• Passage to read:
========================

AMORPHOUS FORM OF OLANZAPINE
Background art
The present invention relates to an amorphous form of olanzapine and a process for its preparation. The present invention further relates to a pharmaceutical composition comprising an amorphous form of olanzapine. The pharmaceutical composition may be used, in particular, for the treatment of psychiatric, psychological or psychotic disorders, anxiety disorders, or gastrointestinal or functional bowel disorders. The present invention also relates to a method of treating said disorders.
Technical field
The present invention relates to a novel amorphous form of the antipsychotic drug olanzapine, 2-methyl-4-(4-methyl-l-piperazinyl)-10H-thieno[2,3-b][l,5]benzo- diazepine (I), processes for preparing such a form, compositions comprising such a form, and uses for such a form and compositions.
The manufacturing process for many pharmaceuticals is hindered by the fact that the organic compound, which is the active drug substance, has an irregular crystalline form. In some cases, such irregularities can cause handling difficulties during the manufacturing process and/or undesirable properties being imparted to the final drug or dosage form. The latter include inconsistent bioavailability, solubility and dissolution rates.
Olanzapine was originally described as a metastable crystalline product, referred to in patent US 5736541 as Form I, wherein a more stable crystalline form, referred to as Form II was also disclosed. Crystalline alcohol solvates of olanzapine have also been disclosed in patent US 5703232, and further crystalline forms of olanzapine, referred to as Forms III, IV and V respectively, have been disclosed in patent US 6348458.
Difficulties may ensue if the pharmaceutical material contains mixtures of polymorphs, especially if the different polymorphs have varying physical properties. An amorphous form of a drug may have the particular advantages of inter alia (a) having improved bio-efficacy as a result of the higher solubility and dissolution rate etc., and/or (b) being overall more constant than in polymorphic form.

========================

• Data listing:
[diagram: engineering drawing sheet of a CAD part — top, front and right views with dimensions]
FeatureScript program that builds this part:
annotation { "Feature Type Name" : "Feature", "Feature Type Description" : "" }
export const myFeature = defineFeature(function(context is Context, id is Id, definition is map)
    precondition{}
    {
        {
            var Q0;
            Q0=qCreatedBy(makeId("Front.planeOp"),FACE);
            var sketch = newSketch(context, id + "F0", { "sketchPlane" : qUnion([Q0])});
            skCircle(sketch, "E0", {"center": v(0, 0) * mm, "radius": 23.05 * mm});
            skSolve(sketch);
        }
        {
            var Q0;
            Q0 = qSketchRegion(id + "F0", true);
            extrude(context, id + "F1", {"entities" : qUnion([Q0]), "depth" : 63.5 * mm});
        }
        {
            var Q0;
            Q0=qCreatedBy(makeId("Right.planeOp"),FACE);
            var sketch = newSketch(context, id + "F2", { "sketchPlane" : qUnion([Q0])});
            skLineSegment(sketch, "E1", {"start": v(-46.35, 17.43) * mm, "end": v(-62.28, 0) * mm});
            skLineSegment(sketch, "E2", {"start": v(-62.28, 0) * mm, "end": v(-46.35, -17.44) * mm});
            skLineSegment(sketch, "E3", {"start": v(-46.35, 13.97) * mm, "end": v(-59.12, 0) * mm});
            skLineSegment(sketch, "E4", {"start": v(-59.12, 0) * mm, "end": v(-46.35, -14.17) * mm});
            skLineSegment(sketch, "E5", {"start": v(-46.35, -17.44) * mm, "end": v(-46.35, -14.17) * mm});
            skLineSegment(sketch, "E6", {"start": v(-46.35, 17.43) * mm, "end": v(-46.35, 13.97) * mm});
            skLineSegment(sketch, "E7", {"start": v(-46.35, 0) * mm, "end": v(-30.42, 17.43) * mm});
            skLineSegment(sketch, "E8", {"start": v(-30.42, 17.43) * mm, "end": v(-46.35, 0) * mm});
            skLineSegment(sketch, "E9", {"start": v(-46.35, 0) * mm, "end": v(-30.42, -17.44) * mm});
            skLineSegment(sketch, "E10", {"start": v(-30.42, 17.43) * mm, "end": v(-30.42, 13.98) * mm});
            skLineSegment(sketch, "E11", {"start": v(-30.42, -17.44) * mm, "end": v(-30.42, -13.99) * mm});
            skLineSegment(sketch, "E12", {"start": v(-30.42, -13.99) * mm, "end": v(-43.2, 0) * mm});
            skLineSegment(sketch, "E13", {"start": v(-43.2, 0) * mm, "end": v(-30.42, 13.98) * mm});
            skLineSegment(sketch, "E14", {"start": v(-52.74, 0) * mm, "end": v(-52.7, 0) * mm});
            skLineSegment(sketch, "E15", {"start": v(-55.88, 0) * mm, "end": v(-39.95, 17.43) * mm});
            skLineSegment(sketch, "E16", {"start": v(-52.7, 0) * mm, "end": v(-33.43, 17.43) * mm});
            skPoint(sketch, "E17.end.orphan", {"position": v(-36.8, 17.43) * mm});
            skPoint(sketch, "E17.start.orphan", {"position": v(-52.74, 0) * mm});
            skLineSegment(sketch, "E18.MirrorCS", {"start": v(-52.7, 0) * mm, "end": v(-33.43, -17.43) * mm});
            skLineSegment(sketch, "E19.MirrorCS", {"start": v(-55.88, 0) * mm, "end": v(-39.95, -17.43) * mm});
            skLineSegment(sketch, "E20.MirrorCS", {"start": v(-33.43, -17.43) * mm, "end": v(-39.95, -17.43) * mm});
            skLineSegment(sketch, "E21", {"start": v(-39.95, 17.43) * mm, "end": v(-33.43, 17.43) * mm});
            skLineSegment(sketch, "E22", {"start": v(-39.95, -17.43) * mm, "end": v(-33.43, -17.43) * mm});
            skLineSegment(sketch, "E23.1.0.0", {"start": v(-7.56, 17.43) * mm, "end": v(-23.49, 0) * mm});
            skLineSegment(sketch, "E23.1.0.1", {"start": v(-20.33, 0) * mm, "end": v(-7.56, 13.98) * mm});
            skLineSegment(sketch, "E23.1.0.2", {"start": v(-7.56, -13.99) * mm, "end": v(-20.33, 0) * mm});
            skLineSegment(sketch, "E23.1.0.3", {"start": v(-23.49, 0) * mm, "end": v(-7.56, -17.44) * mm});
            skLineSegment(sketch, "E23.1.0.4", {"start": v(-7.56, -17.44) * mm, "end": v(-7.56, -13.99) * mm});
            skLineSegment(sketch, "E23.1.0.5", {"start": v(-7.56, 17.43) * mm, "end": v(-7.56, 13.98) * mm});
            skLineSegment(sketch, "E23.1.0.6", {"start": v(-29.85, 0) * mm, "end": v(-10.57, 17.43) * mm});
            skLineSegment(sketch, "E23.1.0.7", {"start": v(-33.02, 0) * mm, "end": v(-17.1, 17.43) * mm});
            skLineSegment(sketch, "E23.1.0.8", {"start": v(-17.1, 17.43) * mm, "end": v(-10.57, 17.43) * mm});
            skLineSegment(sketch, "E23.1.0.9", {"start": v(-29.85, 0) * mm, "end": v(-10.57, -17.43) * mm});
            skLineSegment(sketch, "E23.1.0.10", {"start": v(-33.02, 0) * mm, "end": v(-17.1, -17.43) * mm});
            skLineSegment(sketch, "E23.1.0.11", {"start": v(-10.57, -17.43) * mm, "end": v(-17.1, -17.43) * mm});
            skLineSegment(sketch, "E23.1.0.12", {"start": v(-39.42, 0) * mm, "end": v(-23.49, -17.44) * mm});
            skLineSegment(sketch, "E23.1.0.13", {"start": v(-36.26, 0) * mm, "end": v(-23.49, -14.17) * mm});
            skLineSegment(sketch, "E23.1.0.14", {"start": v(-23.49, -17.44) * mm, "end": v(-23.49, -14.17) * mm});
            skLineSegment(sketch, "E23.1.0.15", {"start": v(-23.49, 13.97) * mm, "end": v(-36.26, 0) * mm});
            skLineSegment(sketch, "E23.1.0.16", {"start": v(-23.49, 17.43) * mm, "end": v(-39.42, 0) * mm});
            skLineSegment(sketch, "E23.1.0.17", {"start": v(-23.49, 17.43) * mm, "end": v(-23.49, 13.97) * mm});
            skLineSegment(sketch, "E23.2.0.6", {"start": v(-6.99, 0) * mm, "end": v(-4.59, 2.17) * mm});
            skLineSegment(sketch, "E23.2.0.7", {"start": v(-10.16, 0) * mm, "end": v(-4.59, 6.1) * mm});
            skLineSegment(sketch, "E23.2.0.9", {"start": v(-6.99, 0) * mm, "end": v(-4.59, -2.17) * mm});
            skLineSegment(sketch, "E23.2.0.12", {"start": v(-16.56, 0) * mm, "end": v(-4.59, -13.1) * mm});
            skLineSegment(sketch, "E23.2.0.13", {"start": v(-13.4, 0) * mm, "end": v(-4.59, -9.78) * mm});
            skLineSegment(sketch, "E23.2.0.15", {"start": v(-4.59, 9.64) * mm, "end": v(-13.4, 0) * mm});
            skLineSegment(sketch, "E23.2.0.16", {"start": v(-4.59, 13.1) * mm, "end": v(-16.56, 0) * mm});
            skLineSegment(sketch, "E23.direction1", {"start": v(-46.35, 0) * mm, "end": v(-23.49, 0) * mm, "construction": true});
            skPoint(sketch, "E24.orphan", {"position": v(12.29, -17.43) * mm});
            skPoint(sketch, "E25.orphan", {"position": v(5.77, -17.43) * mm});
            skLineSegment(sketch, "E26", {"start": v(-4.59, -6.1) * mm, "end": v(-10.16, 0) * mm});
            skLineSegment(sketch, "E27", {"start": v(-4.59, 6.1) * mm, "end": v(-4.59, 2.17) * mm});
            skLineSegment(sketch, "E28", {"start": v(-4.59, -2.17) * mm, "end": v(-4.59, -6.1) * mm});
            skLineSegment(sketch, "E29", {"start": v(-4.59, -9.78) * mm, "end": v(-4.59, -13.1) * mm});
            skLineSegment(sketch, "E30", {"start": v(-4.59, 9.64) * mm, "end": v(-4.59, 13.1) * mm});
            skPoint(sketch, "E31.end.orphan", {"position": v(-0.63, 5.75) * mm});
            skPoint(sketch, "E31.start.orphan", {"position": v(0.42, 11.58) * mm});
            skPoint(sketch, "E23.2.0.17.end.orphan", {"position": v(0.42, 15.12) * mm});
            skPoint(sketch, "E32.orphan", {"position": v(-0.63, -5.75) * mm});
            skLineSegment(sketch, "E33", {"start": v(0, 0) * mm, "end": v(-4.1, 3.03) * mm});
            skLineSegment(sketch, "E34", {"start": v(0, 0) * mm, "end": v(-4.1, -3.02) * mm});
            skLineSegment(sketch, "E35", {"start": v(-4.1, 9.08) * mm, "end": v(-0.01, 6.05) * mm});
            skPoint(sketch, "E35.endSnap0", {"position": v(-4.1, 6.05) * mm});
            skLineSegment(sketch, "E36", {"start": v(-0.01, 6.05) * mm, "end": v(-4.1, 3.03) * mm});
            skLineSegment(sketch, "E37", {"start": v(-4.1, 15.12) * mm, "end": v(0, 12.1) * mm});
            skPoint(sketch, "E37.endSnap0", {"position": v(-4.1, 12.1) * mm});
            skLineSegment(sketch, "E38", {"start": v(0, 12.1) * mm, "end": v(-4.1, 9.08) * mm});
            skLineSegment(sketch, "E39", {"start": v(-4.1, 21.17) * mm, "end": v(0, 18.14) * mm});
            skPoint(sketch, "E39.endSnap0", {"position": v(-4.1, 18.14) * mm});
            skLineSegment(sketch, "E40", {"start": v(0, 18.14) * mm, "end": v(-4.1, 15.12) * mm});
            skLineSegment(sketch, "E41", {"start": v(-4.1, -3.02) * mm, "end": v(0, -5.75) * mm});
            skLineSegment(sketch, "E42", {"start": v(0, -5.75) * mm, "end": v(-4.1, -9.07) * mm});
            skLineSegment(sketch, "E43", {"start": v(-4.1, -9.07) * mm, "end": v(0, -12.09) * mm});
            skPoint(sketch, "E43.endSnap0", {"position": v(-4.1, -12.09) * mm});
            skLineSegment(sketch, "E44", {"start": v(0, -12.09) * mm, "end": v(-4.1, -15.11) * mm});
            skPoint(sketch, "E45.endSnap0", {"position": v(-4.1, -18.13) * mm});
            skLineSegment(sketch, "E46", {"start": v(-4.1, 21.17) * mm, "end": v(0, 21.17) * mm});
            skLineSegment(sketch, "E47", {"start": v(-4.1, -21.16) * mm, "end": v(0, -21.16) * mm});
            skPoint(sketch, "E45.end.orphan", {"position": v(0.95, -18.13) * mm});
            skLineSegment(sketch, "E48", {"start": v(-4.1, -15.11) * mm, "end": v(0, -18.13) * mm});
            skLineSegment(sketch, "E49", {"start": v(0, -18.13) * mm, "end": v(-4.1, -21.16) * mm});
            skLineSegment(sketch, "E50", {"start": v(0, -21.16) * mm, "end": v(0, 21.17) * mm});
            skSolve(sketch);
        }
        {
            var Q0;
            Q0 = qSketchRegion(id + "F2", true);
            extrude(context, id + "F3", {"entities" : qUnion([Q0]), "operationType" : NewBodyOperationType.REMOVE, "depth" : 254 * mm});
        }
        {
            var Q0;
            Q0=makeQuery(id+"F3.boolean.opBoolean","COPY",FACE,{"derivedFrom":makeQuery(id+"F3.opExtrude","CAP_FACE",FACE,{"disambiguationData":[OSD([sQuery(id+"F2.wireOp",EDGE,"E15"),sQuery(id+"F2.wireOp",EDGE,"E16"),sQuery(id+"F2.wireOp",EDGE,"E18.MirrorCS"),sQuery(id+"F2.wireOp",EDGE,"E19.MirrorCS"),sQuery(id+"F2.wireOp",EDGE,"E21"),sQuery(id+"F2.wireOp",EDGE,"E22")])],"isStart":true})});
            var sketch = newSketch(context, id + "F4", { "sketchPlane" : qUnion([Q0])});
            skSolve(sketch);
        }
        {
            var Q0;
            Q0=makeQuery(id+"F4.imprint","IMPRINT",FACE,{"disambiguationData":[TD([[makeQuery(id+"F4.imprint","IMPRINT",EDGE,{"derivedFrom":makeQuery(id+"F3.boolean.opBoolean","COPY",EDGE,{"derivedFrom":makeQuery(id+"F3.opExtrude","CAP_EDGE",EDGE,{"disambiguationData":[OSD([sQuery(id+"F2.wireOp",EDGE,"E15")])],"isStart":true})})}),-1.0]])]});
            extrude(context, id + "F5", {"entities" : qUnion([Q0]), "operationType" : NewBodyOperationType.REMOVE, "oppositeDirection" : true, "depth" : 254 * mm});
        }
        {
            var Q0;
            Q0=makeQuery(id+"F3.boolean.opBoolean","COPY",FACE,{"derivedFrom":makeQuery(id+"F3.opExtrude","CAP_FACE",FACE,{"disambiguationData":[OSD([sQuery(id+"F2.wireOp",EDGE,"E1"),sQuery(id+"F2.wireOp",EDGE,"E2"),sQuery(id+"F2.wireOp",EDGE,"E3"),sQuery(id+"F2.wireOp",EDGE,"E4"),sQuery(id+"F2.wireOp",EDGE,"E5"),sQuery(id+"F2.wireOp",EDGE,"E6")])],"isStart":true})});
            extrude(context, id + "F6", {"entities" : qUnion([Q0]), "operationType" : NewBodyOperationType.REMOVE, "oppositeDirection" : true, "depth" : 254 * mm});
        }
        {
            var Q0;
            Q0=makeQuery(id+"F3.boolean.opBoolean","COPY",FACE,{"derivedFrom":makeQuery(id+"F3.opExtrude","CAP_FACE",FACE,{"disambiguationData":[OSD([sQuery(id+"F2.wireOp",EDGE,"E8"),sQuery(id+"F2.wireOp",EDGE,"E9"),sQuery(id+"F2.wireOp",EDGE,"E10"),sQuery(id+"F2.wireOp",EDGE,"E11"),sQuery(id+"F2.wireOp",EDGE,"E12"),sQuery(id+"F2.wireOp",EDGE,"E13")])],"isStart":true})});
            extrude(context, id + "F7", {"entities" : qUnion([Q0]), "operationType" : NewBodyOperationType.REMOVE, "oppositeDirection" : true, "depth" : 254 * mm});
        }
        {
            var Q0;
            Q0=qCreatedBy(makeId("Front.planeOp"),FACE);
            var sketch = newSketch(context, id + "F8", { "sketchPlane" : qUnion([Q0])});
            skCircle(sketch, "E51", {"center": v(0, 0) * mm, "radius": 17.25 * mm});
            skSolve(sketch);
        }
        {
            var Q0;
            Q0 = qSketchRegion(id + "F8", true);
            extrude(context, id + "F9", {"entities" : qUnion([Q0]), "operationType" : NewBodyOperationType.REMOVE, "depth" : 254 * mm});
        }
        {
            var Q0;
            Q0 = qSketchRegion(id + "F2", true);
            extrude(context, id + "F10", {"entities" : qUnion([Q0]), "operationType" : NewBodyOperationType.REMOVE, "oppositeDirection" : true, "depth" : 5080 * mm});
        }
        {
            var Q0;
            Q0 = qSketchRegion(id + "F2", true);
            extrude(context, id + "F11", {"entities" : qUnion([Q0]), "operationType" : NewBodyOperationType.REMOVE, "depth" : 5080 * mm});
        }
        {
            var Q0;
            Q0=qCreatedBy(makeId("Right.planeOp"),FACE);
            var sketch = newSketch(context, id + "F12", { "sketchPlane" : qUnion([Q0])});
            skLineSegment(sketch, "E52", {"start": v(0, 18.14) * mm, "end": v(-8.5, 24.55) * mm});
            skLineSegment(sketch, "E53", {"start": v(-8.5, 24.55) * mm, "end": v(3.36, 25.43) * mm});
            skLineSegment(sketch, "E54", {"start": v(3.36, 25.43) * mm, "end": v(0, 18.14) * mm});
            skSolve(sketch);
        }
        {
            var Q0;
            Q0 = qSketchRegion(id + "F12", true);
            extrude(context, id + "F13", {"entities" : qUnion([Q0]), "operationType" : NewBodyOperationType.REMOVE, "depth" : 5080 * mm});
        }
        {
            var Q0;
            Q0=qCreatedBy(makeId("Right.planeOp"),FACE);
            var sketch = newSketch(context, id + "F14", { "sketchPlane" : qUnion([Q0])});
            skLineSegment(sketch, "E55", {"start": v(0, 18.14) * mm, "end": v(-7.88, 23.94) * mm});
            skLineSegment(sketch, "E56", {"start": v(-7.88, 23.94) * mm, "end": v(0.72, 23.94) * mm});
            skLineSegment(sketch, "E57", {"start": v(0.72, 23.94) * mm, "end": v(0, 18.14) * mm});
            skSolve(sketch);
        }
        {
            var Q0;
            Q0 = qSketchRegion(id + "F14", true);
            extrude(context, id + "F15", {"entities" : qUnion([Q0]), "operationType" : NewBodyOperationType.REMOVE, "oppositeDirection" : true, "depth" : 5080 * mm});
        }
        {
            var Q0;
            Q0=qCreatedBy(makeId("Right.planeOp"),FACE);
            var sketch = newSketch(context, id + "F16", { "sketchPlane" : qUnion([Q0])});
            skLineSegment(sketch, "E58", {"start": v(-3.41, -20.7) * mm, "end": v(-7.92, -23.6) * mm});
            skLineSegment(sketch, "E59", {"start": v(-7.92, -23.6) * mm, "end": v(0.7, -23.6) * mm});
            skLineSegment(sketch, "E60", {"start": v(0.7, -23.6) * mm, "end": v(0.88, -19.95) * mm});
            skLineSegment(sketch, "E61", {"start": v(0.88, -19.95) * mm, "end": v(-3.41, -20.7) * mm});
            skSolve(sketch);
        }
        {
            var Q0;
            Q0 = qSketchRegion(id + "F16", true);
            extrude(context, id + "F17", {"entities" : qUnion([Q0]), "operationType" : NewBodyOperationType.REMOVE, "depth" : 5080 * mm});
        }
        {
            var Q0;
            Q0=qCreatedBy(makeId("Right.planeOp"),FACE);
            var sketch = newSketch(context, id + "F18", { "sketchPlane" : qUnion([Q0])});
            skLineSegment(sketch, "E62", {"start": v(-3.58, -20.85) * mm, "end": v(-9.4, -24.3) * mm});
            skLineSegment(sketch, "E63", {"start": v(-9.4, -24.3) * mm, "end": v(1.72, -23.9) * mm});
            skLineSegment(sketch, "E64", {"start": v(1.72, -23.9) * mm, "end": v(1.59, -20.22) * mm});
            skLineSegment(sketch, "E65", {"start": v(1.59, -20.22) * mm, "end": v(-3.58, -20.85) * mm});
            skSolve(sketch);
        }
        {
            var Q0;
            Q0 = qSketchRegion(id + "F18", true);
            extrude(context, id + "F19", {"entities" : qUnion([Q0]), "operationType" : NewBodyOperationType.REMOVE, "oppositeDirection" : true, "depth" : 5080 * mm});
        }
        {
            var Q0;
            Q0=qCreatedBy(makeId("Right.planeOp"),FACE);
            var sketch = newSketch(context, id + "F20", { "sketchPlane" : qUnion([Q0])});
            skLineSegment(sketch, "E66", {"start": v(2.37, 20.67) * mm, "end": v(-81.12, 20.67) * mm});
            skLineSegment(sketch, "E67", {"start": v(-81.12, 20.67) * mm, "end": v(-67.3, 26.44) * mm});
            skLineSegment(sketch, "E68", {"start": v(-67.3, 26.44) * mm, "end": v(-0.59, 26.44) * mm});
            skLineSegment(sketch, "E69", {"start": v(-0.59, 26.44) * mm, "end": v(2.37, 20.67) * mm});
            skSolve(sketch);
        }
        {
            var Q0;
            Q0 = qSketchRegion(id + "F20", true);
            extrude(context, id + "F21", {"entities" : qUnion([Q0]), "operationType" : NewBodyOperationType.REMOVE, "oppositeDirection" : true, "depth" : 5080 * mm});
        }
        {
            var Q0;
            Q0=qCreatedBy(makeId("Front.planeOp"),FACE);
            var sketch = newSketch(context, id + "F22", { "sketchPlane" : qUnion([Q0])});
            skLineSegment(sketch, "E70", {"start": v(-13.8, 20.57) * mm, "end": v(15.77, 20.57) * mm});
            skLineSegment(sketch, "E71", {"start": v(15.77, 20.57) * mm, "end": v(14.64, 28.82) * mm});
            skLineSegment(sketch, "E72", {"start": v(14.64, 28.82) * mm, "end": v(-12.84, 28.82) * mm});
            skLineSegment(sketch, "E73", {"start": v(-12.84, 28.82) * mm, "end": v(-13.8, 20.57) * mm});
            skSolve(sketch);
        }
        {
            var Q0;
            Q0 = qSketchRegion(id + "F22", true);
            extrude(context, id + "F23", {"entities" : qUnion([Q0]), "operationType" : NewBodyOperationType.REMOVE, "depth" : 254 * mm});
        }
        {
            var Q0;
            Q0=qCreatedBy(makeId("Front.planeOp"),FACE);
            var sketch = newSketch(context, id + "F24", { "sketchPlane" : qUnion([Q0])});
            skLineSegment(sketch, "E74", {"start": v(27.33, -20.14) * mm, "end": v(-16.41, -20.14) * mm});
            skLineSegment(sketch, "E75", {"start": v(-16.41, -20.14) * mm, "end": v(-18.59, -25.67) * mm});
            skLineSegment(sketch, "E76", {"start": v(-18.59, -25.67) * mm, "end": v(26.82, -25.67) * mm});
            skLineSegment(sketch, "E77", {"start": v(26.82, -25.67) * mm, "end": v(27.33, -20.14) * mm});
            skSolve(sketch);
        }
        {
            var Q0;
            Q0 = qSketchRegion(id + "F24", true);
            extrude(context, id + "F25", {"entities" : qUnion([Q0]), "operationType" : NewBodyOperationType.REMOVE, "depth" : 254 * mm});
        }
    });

========================

• Work to complete:
Continue the text on the amorphous form of olanzapine, starting right after its last sentence.

• Exercise response:
It has been surprisingly found that olanzapine has an amorphous form for which the glass transition temperature (Tg) is ~66°C. The fact that this temperature is so high suggests that when the new material is stored way below this temperature (for example 25°C), the kinetics of converting to the stable crystalline form would be slow and an amorphous phase would be stable during the shelf life of the product. Consequently the amorphous form of the present invention will be suitable to use as a pharmaceutical and have the advantages over the crystalline forms described earlier.
Summary of the invention It is an object of the present invention to provide olanzapine in a sohd amorphous form that affords the compound improved handling properties and/ or improved properties as a pharmaceutical agent.
Therefore, a first aspect of the present invention provides an amorphous form of olanzapine.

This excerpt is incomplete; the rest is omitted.